When I was six, my family was driving on a highway late at night. Streaks of headlights and taillights painted the dark. For the first time, I realized that each car held people living lives as important to them as mine was to me.

I wanted to know what those lives were, and to share my own..

How did you learn about sex? If you’re a parent, how did you approach it with your own children?

One day last summer, one of my kids asked a question about how condoms work. They were 9 and almost 12.
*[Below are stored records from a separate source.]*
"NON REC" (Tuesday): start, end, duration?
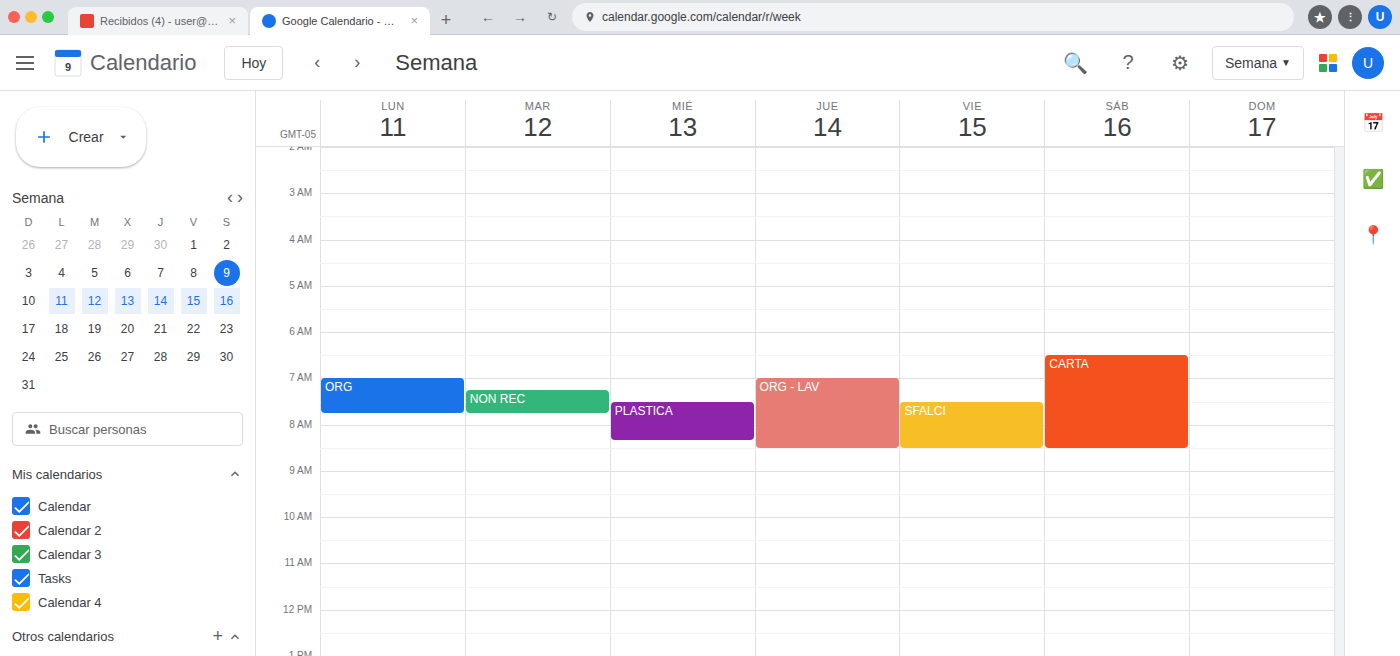
7:15 AM to 7:45 AM, 30 minutesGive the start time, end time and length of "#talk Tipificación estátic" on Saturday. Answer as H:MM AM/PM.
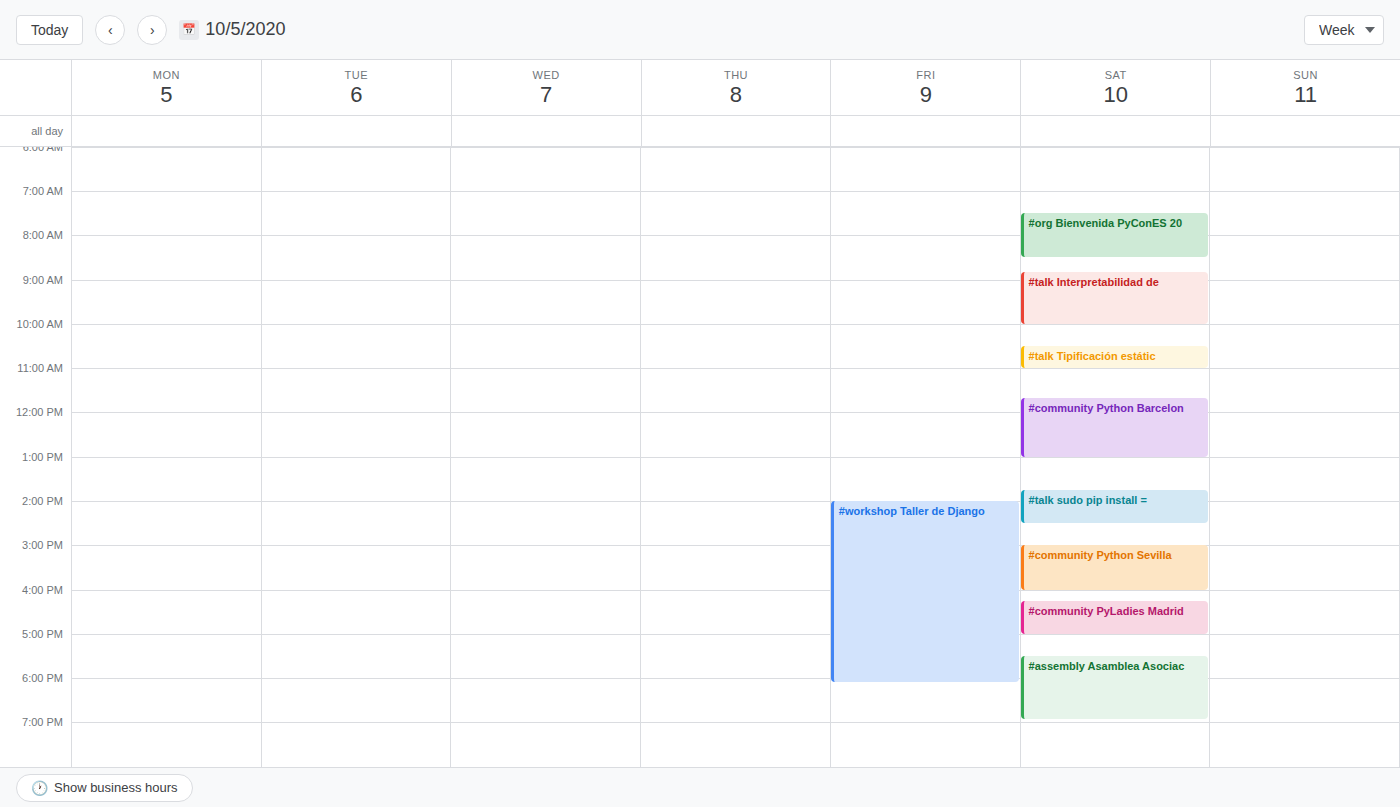
10:30 AM to 11:00 AM, 30 minutes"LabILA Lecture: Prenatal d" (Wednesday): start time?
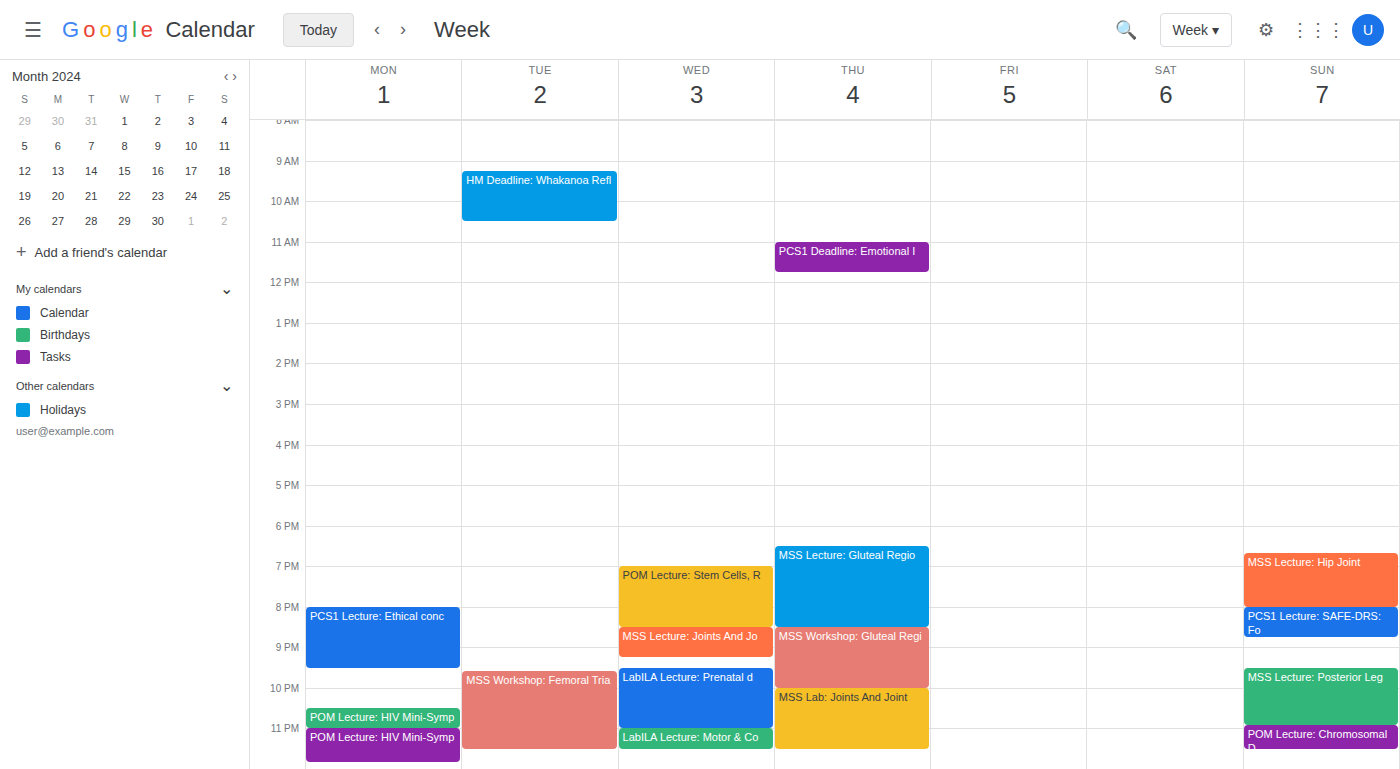
9:30 PM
We’ve never had “the sex talk” with either of our children. We’ve always talked about sex in the same way we do other aspects of life, like eating, toilet learning, and safety in various situations. They’ve known the proper names for their sexual organs since they could understand language, and known “how babies are made” for almost that long. My copy of Conception, Pregnancy, and Childbirth lived on the same shelves with their own books, from the point where they were no longer likely to try to eat it or tear the pages.

When the “condom question” arose, they knew both how the mechanics of sex work, and that condoms are intended to prevent both pregnancy and disease.

When I was 13, my best friend slept over, and, during our late-night conversation, the topic of condoms, and whether our parents had any, arose.

I had very little idea what a condom was – I’d never seen one. I was all but clueless about sexuality – I had many questions, but my parents were not open about sexuality, and I didn’t dare ask them, for fear of the consequences. The double standard was a part of my life, and always had been. I was taught that “good girls” didn’t “do it” until they were married.”Protecting my virtue” was the objective, so that I would be the ultimate “good girl”, one day – a virginal bride “entitled” to wear white.

Seeing to it that I was prepared to conduct my sexual life safely and from a place of personal empowerment was not a part of the equation.

Photo by Glenn, shared with a Creative Commons license, via Flickr.

 

When my own children were curious about how condoms worked, decades later, my response was colored by the condom incident from my own childhood. Rather than ignore or set aside the question, we looked in the refrigerator, and found three zucchini. I brought out a package of condoms, and opened one so that they could see what it looked and smelled like, while it was still in the package.

I showed them how to apply the condom to the zucchini, and then they experimented with their own for about ten minutes. Here’s a brief list of what we talked about:

  • The purpose of condoms in pregnancy and disease prevention, and other methods of birth control.
  • The purpose of spermicides, quantity of sperm in an ejaculation, and the possibility of sperm in the pre-ejaculate, and how long sperm can live, and how only one sperm to fertilize an egg.
  • How to use the reservoir, make certain the condom is applied and removed properly, and using a fresh condom each time.
  • One of the condoms broke at the retention ring. We talked about what to do if a condom broke, and that they can fail, and that some substances or time can degrade them.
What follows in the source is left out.